"Ich bin Mama, ich bin Kindergärtnerin, Putzfrau, Tante - alles Mögliche. Ich bin auch Freundin. Und ich schimpfe auch mit ihnen", erzählt Grazyna Glowania. Seit 16 Jahren leitet die gebürtige Polin die Integrationsklasse an der Grundschule Manderfeld.
Ihre Schüler sind Kinder und Jugendliche aus dem nahegelegen Asylbewerberheim. Damit ist sie an vorderster Front, wenn es um problematische Verhaltensweisen geht, wie sie in Flandern aufgefallen sind.
"Man muss sich anpassen"
Und dass Jungen Mädchen nicht die Hand geben wollen oder Mitschüler wegen ihrer Religion beschimpfen, hat sie schon oft erlebt. "Es vergeht fast kein Tag, wo ich nicht sage: Nein, wir sitzen hier zusammen. Hier arbeiten alle zusammen, Mädchen und Jungen sind gleich.

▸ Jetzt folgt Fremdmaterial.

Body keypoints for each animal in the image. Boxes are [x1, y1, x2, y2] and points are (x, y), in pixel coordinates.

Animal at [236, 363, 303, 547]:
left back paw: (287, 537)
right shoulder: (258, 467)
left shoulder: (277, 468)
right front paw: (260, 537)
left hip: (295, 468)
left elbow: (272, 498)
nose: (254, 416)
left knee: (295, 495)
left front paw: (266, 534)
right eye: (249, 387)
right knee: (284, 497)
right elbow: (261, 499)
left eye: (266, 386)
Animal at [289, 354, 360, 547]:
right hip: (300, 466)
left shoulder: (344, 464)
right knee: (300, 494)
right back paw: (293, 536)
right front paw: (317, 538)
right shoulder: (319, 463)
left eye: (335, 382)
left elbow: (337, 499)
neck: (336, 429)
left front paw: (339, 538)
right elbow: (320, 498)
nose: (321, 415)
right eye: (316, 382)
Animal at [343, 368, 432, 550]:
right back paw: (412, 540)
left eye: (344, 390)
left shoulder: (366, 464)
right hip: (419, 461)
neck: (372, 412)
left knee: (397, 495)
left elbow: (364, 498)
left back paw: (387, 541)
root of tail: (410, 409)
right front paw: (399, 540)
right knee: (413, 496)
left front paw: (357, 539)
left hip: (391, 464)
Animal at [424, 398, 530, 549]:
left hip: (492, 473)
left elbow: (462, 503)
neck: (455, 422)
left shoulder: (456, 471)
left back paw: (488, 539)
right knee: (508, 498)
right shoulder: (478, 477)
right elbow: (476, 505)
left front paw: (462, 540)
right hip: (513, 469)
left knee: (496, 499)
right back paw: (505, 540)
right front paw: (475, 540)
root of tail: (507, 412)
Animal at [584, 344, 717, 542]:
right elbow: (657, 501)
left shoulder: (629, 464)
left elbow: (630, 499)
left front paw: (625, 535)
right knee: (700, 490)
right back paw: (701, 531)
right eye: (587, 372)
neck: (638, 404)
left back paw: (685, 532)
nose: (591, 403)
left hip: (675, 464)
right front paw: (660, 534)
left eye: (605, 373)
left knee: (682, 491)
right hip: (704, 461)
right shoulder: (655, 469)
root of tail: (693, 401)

Und wenn man hier in der belgischen Schule lernen will und in Belgien arbeiten will, dann muss man sich anpassen."
"Bei den Kindern geht das. Die älteren Jungen haben es manchmal schwer, damit umzugehen. Weil sie von zuhause mitbekommen: Das Mädchen muss nicht viel lernen, du bist der Chef und du bestimmst, was zu tun ist."
In solchen Fällen von radikalisierten Kindern zu sprechen, hält Grazyna Glowania aber für übertrieben. Die Kinder kämen oft traumatisiert von Krieg und Flucht hier an, kennen nur eine völlig andere Kultur und kopierten vor allem Verhaltensweisen aus ihrem privaten Umfeld.
Sie erkennt sich selbst in den Kindern wieder, mit Unsicherheit und Angst vor Neuem. "Sie spüren, dass ich die Person bin, mit der sie sprechen können. Ich habe zu den Kindern schneller Zugang, weil ich Ausländerin bin."
"Wir sind frei"
Grazyna Glowania hat Unterdrückung und Angst unter dem kommunistischen Regime in Polen selbst noch erlebt. Die Freiheit hier in Westeuropa weiß sie besonders zu schätzen, und verteidigt sie deshalb auch vehement im Unterricht. "Jedes Mal wird das erklärt. Das ist meine Aufgabe. Damit die Kinder verstehen: Ich kann nicht machen, was ich will. Ich muss mich anpassen. Aber wir sind freie Männer und Frauen und wir sind gleich. Gleichheit ist Freiheit."
Das Problem in solchen Fällen sind also nicht die Kinder, sondern die Eltern. Hier muss die Lehrerin viel Charakterstärke zeigen, um sich durchzusetzen. Als beispielsweise ein Vater ihr zur Begrüßung nicht die Hand schütteln wollte, hat sie nach dem Grund gefragt. "Er hat gesagt: Es ist eine Schande, einer Frau die Hand zu geben. Ich habe geantwortet: Bei uns ist eine Schande, einer Frau die Hand nicht zu geben."
Auf weitere Diskussionen mit den Eltern lässt sich Grazyna Glowania gar nicht ein, das bringe eh meist nichts, sagt sie. Wenn allerdings Verhaltensweisen zu krass werden, wenn Gewaltbereitschaft im Spiel ist oder gar keine Einsicht bei den Kindern erreicht werden kann, dann geht sie zu den Betreuern im Asylbewerberheim, die sich mit den Eltern auseinandersetzen und im Extremfall und bei echter Gefahr von Radikalisierung auch die Polizei verständigen.